● Document segment:
━━━━━━━━━━
Today I felt very sad. Instead of repeated asking for the comments of readers, I’m getting none. So disappointing and so ridiculous. Well, today I was busy in my work. I completed the work of data entry and informed my boss that I would like to leave as I was feeling hungry. Since my friend has come, we are preparing the food at the apartment only. At least it’s much better to cook the food at the apartment rather than having the limited American food. I’m not describing the American food as bad but majority of the items are beef and pork. I don't eat beef and pork and the chicken item is very limited. Many things are alien for me. I tried few things but I didn’t found the taste as per the taste of the Indian food. It was about quarter past four in the evening when we sat to have our lunch. After lunch, we had rest of about an hour. Then we went to the class. The class was fine. We came to know about an assignment. We tried a lot but were unable to find the right answers to the questions. We are still searching the internet to find the answers. Otherwise, we have to meet to professor tomorrow to get the extension. I hope he will give the extension. 

Tuesday, June 19, 2012

Day 280


I know that yesterday I haven’t written anything on the blog. Actually I wasn’t in mood to write anything. What should I write now? I know that none of my readers is reading my blogs these days. I have told my readers numerous times that if there is any flaw in the content of the posts or in my writing then give your feedbacks in comments. But you people are not writing the comments anything. This proves that none of you are reading the blogs. You people can skip the reading but I can’t skip writing. Now this has become my habit. Yesterday I wasn’t having any topic to write. I don't want to repeat the same daily routine of mine to bore you people more. Even today I thought to write but still I’m not getting anything in my mind. But today I thought to show my anger on you. My writing needs feedback from you people. This is the only way in which I can improve my writing. May be your feedbacks will give the right direction which I need to give you pleasure in reading my blogs.

Sunday, June 17, 2012

Day 279


Well, today I’m very much worried about what to write. I don't have anything special to write about. I haven’t done anything at all. I woke late today. Then did nothing for next couple of hours except chatting on internet. Then suddenly got the temptation to drink. I went to the wine shop and bought vodka for myself. Then I made scrambled egg for myself. I was having my drinks very slowly. Then my friend prepared a nice lunch. But don't know why but the due to drinks I wasn’t having any headache neither I had any such feelings which I used to have in India. I was pretty fine. In evening, I went to have walk. Even then I was walking normally. There must be some affect of the climate or the alcoholic drinks in America are a bit more diluted than in India. Whatever the case may be but the main thing is that I didn’t enjoy it much. Actually I’m used to have wine with my friends and here I’m having it without friends. So may be due to this reason, I’m not getting affected by the wine. 

Saturday, June 16, 2012

Day 278


Its time for me to write my blog. Actually today I wasn’t in mood to write the blog. But suddenly I realised that I don't have any reason to skip in writing the blog. Why should I skip this? In the last month, I have skipped a lot. Even after coming to America, I have skipped once. But it would be good if I keep at skipped once only. That’s my target and intention. But I’m forced to remember one proverb that “Man proposes and God disposes.” Here my intention is not to blame God for any further skip. There may be some incidences in future where I couldn’t write anything in spite of being in mood to write.
━━━━━━━━━━
● Action item A:
Reproduce the diary blog excerpt word for word, starting at "Saturday, June 16, 2012" and ending at "mood to write.".
● Action item B:
Write what follows in the diary blog excerpt, picking up directly after its final sentence.
━━━━━━━━━━
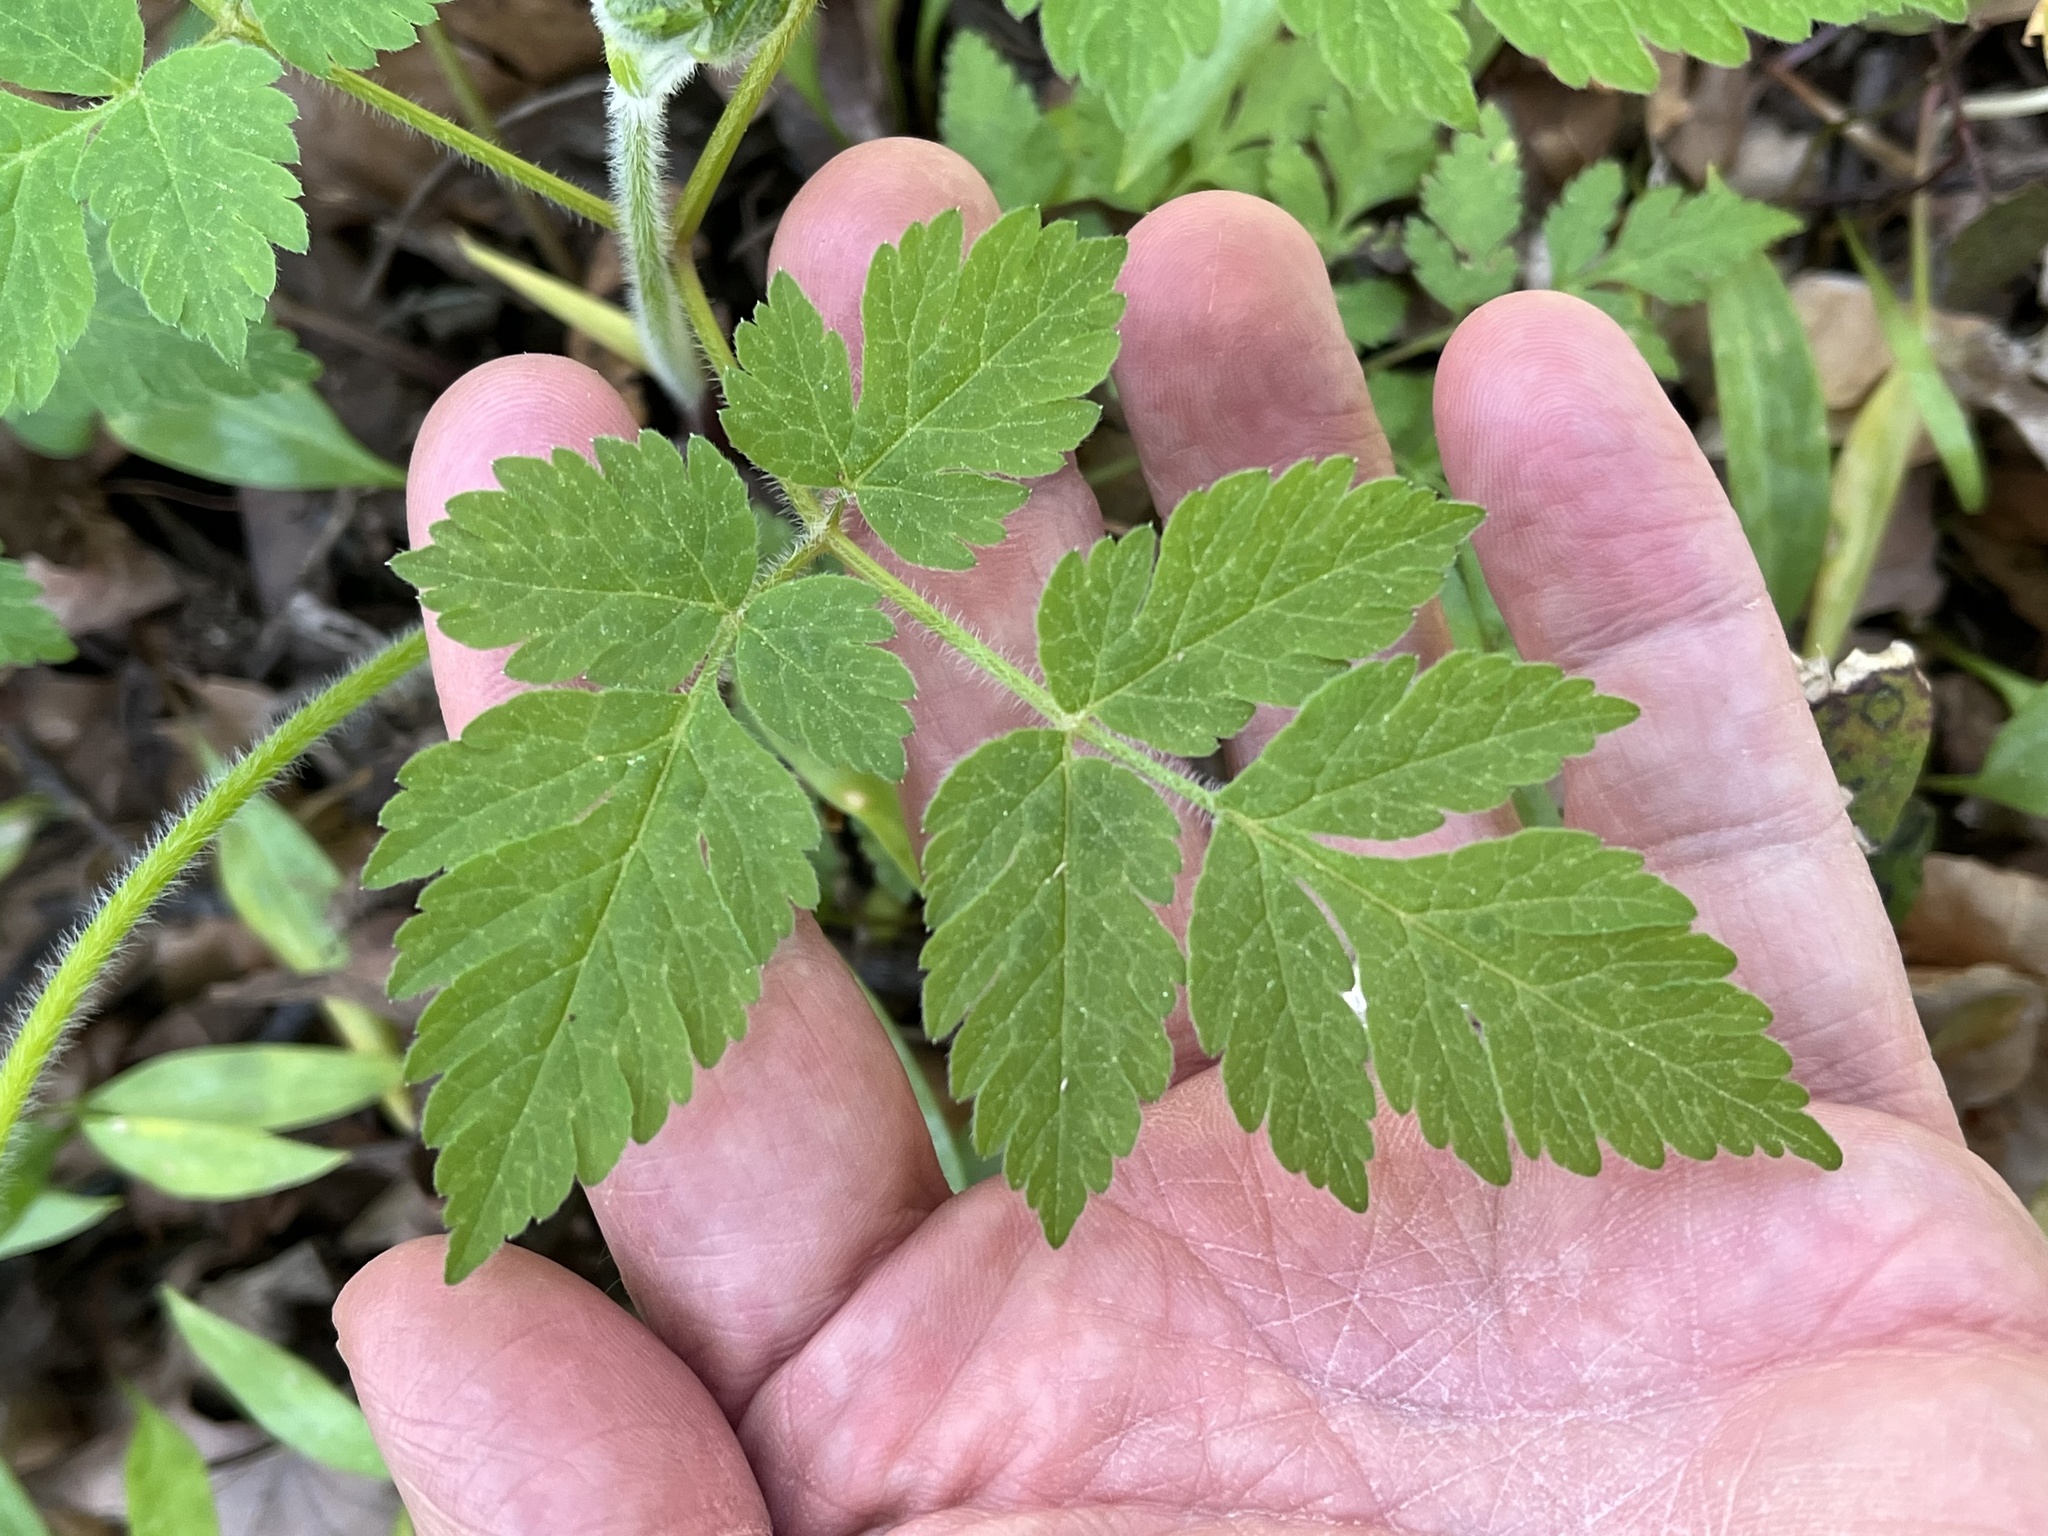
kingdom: Plantae
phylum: Tracheophyta
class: Magnoliopsida
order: Apiales
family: Apiaceae
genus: Osmorhiza
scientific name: Osmorhiza claytonii
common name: Hairy sweet cicely
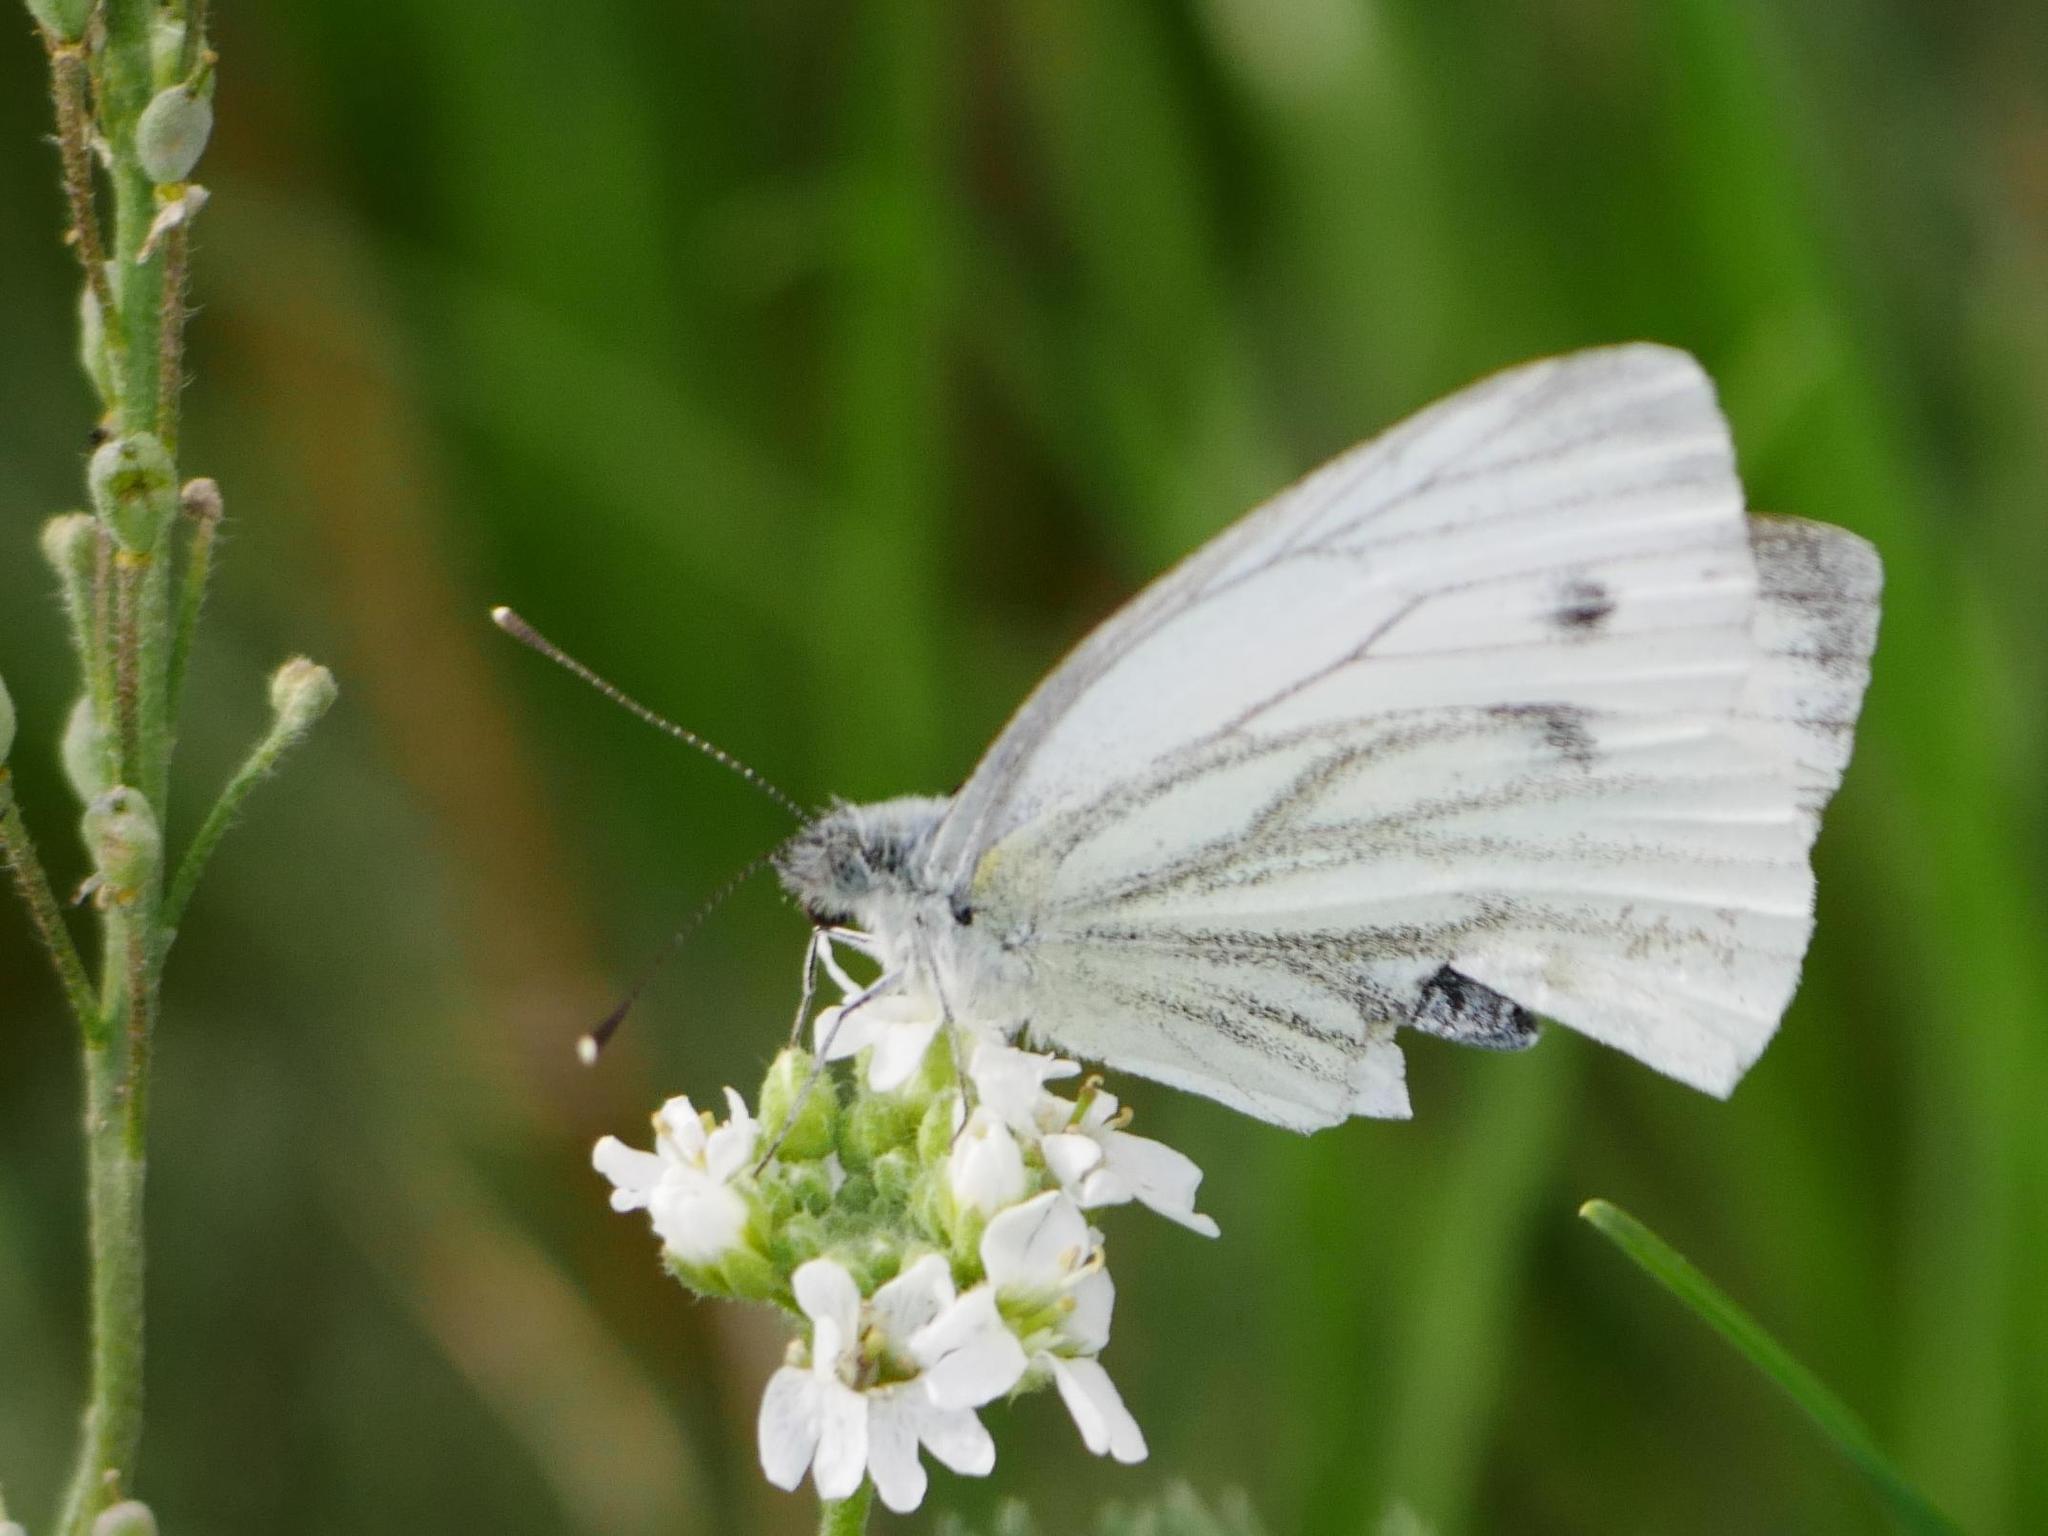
━━━━━━━━━━
● Task response A:
Saturday, June 16, 2012

Day 278


Its time for me to write my blog. Actually today I wasn’t in mood to write the blog. But suddenly I realised that I don't have any reason to skip in writing the blog. Why should I skip this? In the last month, I have skipped a lot. Even after coming to America, I have skipped once. But it would be good if I keep at skipped once only. That’s my target and intention. But I’m forced to remember one proverb that “Man proposes and God disposes.” Here my intention is not to blame God for any further skip. There may be some incidences in future where I couldn’t write anything in spite of being in mood to write.

● Task response B:
Anyway, coming to the point, I was free in afternoon after coming from office. My friend, Tausif and I were making plans to go to Wall Mart to buy grocery items as our stock was going to be out of stock. My plan was to call the Dean of the university so that he could take us to some Indian grocery shop in Columbia as I know that there is no Indian grocery store in Orangeburg. But the Dean called me in the morning and he told me that he will be here in Orangeburg on Monday. Then in afternoon, I called the Director. He got ready and in evening he came to my apartment to take us to the Wall Mart. He came at the scheduled time. We went to Wall Mart and bought the necessary items. Then we went to a bar. There we had drinks and came back to my apartment. But its not like I’m drank. I think the climatic condition of America is totally different from India because still after having the drinks I’m quite normal. When I used to drink in India then my condition used to be of totally drunk. But in America, I’m quite normal. In India, I couldn’t have written the post for my blog but here in America, I’m writing all these things with full concentration. Anyway, I’m not arguing about the drinks and its side effects. I’m just comparing the difference. I think tomorrow I can write another post on this. I think I have got another topic to write for tomorrow.
I know that someone is reading my posts. I just need feedback from him. I know I’m writing about my daily routine. But I need feedback about the error in my writing style. I would really appreciate the feedback on my writing style.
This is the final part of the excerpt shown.